### Requirement
Retype, word for word, every line from the one holding "Share Your Experience" through the one holding "are eager to" in the entries below, both included, and only those lines.

### Stored records
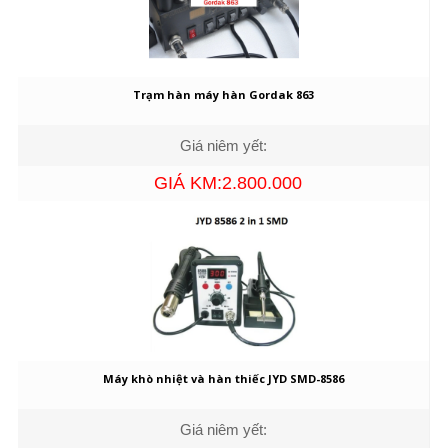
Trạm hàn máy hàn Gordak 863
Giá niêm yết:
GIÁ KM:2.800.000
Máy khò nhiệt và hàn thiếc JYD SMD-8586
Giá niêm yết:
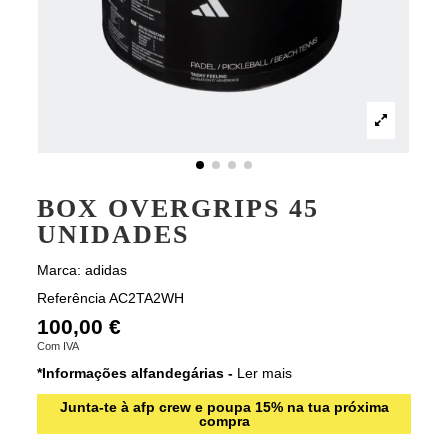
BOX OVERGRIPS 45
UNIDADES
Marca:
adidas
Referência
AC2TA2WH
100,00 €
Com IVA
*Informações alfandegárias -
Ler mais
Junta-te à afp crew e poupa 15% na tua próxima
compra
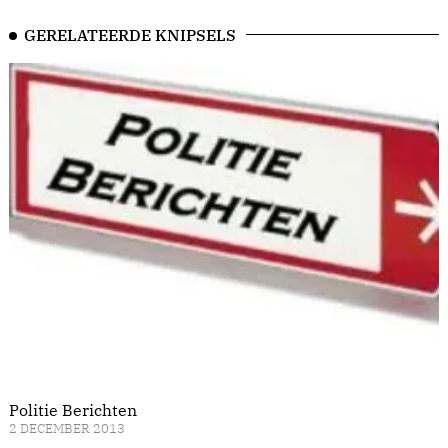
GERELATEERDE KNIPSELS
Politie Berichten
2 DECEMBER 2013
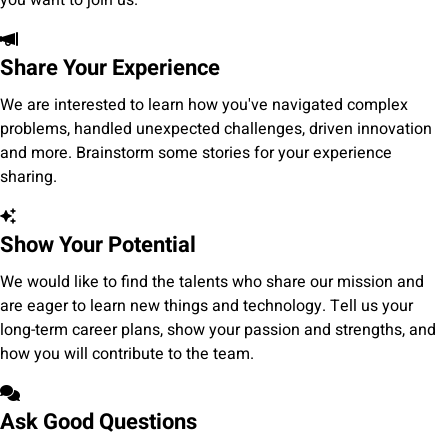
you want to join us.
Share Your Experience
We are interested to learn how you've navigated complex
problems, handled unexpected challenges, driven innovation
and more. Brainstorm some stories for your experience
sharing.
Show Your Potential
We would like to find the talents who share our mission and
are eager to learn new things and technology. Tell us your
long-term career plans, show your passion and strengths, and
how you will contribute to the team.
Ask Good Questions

...

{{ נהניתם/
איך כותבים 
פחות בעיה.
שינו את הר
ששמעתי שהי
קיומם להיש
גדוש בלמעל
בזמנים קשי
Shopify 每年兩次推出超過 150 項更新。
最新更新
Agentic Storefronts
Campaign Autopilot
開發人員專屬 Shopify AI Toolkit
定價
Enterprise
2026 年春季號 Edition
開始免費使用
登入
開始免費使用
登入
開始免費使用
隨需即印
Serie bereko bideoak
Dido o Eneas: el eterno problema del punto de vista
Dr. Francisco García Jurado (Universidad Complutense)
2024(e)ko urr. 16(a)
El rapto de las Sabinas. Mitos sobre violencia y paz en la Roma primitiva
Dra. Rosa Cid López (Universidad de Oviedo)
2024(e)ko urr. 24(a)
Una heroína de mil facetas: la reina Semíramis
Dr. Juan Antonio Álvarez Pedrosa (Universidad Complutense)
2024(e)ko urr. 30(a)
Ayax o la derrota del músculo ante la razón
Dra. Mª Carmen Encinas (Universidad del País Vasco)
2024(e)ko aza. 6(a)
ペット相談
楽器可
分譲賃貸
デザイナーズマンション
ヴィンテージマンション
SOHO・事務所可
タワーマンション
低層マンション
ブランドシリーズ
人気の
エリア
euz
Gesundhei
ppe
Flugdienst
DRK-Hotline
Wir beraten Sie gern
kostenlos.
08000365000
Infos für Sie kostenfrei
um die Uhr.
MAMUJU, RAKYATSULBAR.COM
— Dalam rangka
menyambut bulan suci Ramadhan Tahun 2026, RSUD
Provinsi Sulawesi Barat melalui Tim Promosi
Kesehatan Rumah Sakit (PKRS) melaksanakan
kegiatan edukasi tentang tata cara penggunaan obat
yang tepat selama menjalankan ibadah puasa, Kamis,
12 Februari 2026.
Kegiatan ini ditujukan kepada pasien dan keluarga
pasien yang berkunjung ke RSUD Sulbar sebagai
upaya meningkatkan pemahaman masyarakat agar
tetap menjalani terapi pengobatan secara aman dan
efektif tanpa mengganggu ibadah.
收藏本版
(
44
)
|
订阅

--

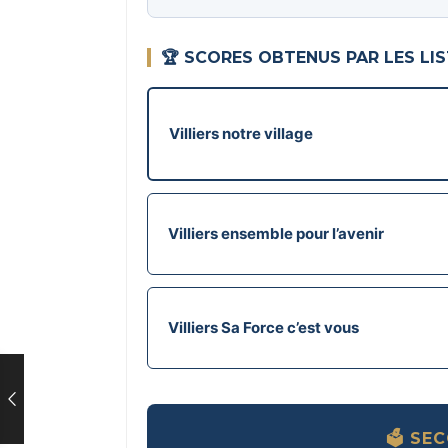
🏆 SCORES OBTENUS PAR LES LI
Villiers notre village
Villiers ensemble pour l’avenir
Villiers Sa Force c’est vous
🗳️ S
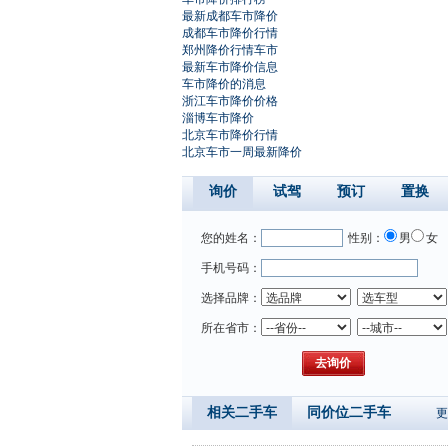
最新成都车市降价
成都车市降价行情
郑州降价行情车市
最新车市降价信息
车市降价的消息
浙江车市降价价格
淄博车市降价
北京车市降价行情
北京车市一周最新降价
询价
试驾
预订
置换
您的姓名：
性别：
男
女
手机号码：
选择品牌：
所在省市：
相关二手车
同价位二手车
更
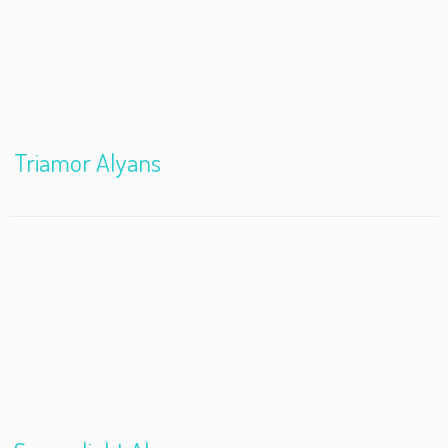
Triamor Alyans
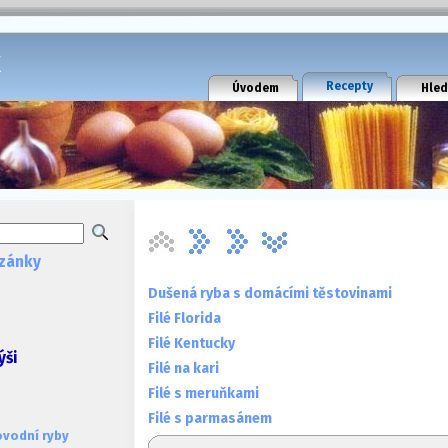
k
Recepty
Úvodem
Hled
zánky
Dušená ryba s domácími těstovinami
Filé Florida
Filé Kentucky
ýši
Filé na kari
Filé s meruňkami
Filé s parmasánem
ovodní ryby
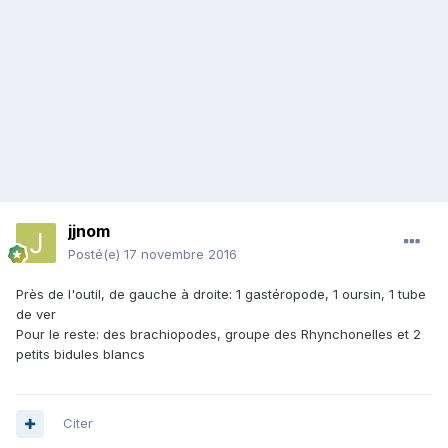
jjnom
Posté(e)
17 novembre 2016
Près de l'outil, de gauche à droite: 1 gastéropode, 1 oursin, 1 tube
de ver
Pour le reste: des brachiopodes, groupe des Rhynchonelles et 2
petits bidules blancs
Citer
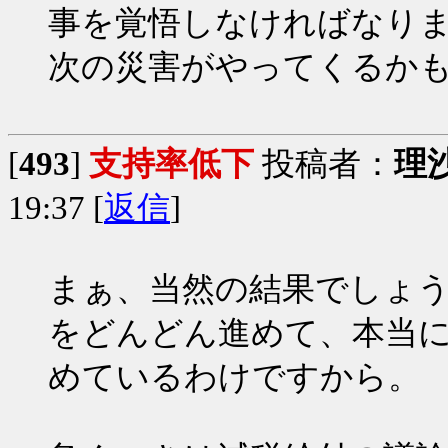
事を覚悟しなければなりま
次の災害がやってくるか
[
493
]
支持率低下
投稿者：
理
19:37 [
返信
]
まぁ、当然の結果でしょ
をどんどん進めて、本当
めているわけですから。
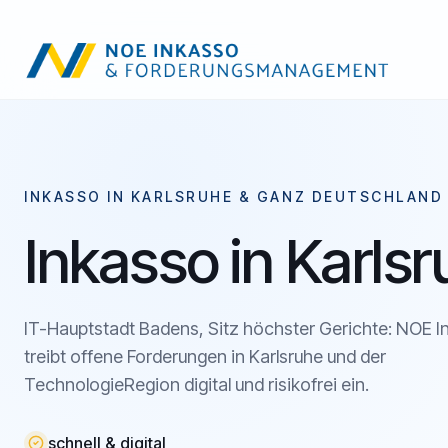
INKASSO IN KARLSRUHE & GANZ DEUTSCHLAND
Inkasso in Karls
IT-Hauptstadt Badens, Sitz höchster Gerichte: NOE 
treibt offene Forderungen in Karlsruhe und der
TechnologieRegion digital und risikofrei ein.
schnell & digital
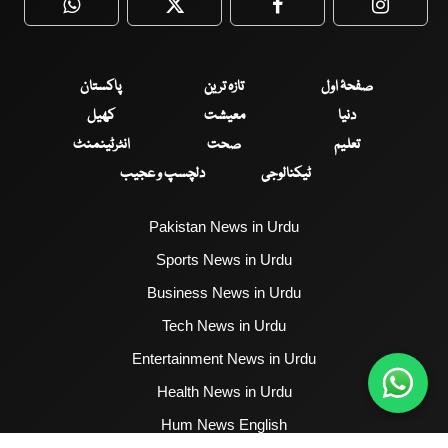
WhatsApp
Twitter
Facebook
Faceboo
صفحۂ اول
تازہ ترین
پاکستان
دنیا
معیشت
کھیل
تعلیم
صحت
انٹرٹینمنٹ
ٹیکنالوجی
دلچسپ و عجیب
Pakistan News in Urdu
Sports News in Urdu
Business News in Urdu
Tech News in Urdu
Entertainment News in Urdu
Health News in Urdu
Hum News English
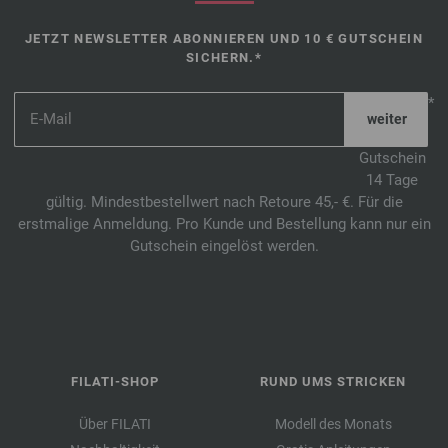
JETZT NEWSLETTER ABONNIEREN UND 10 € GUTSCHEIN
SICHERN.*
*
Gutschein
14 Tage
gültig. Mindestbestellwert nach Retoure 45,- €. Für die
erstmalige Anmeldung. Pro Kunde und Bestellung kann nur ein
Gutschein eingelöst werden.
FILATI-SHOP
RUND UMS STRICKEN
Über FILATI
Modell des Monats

### Answer to the problem
Share Your Experience
We are interested to learn how you've navigated complex
problems, handled unexpected challenges, driven innovation
and more. Brainstorm some stories for your experience
sharing.
Show Your Potential
We would like to find the talents who share our mission and
are eager to learn new things and technology. Tell us your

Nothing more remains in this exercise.